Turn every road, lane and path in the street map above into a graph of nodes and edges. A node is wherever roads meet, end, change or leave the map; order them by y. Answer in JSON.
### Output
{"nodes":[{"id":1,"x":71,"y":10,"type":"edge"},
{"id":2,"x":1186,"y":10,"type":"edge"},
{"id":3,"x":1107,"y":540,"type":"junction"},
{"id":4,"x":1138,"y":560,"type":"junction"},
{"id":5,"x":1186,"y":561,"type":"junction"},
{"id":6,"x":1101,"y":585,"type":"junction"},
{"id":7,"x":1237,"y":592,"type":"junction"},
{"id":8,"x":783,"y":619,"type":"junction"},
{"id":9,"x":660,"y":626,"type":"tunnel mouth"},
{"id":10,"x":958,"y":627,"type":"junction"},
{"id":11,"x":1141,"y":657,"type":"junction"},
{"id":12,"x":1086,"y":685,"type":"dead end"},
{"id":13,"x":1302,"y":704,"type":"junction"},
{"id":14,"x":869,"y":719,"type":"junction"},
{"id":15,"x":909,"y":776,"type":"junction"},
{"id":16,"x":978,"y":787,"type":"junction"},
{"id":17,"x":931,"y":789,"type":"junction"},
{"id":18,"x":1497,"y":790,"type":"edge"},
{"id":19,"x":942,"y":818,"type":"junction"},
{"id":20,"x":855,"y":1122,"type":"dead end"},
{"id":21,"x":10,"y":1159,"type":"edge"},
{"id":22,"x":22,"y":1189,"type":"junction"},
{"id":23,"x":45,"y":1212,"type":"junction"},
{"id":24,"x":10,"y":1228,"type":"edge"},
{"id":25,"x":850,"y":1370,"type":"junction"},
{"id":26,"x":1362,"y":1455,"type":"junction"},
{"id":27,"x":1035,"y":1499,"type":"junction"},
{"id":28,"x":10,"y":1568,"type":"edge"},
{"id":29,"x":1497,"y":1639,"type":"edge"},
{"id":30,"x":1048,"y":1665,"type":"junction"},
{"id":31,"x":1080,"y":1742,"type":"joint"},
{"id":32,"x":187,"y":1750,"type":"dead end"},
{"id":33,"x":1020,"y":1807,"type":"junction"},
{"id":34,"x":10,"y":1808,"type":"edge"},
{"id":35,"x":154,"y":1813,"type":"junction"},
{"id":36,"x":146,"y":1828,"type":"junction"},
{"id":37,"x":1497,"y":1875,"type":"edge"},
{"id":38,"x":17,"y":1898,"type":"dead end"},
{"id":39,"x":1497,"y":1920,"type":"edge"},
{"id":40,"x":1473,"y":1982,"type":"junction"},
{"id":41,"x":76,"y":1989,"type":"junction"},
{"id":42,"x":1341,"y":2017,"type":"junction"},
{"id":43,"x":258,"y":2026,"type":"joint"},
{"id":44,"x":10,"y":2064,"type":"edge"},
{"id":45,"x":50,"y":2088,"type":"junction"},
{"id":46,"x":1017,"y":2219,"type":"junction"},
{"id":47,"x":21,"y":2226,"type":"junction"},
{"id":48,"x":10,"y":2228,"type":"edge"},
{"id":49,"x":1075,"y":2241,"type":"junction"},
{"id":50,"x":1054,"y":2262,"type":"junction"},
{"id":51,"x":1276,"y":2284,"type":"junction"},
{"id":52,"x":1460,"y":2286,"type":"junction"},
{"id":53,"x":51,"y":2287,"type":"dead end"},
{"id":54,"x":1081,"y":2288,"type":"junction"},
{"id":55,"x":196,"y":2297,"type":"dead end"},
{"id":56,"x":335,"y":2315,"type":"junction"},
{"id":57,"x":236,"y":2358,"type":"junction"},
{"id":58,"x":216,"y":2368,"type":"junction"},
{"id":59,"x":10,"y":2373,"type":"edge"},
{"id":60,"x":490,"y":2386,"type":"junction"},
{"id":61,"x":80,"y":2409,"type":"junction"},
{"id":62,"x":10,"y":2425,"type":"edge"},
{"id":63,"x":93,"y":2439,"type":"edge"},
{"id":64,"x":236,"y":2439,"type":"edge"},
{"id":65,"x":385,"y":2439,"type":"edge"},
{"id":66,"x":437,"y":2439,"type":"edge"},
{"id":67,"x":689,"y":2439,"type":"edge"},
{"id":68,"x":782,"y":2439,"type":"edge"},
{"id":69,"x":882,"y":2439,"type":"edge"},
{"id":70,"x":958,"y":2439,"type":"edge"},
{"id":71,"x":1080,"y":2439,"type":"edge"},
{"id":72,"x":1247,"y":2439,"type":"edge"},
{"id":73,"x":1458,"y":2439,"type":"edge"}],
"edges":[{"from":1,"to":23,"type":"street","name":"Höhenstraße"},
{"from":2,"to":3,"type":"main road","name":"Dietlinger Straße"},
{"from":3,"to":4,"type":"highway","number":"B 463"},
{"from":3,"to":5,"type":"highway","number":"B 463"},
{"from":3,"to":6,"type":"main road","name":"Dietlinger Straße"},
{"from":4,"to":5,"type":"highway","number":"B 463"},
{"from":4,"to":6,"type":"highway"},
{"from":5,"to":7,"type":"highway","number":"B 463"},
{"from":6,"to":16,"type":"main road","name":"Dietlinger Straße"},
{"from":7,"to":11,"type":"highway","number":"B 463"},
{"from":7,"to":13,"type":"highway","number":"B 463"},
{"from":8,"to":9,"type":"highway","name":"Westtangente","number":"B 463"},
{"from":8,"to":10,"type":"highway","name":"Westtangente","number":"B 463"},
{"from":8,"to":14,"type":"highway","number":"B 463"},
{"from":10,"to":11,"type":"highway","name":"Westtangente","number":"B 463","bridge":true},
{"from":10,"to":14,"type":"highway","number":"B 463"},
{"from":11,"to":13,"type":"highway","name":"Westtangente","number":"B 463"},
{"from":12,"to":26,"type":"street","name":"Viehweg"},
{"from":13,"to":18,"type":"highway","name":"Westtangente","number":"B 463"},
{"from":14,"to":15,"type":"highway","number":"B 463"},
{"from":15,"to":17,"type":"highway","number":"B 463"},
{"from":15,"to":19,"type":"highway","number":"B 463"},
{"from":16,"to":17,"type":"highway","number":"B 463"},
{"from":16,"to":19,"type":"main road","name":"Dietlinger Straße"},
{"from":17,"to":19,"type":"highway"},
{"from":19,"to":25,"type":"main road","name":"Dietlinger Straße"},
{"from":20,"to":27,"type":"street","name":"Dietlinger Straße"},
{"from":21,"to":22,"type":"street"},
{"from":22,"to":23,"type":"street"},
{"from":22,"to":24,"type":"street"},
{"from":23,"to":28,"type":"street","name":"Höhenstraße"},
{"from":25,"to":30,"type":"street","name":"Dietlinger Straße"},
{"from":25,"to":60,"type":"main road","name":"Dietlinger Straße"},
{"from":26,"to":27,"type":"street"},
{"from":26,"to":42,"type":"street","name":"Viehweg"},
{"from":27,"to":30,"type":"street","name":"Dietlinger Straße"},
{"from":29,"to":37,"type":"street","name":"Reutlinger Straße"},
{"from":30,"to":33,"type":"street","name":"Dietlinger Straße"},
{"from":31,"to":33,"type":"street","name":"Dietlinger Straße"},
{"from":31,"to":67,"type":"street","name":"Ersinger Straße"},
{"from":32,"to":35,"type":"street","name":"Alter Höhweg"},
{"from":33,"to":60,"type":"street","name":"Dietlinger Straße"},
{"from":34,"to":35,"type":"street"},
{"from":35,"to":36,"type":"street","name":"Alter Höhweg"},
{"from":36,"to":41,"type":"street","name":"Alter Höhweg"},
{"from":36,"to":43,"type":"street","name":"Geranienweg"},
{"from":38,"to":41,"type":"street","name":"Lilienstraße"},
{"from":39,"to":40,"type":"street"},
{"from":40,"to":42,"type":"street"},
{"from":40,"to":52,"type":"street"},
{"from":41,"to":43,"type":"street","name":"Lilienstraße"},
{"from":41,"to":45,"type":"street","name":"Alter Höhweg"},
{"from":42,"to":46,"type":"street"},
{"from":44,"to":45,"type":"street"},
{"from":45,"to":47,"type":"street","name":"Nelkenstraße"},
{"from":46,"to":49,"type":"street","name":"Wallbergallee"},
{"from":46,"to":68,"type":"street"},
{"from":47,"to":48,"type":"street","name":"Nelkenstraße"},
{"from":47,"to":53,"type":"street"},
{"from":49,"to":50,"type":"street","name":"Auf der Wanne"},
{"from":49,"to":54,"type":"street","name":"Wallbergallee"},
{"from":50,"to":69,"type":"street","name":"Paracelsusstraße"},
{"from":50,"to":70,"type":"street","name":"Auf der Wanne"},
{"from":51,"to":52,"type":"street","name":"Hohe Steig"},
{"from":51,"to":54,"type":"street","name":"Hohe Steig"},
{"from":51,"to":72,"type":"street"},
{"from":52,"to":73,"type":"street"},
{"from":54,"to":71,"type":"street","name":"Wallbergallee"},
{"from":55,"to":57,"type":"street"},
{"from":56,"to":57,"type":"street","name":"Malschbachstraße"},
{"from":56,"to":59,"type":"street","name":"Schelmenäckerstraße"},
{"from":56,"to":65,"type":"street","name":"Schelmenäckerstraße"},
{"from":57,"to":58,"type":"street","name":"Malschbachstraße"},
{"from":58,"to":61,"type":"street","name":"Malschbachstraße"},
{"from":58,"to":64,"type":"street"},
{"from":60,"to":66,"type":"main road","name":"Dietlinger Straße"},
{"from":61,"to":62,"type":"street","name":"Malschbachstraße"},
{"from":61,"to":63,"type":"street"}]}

-------------------------

TASK DETAILS. Whenever the word "Wanne" shows up in a line of the entries, copy that line.

FINISHED EXERCISE.
{"from":49,"to":50,"type":"street","name":"Auf der Wanne"},
{"from":50,"to":70,"type":"street","name":"Auf der Wanne"},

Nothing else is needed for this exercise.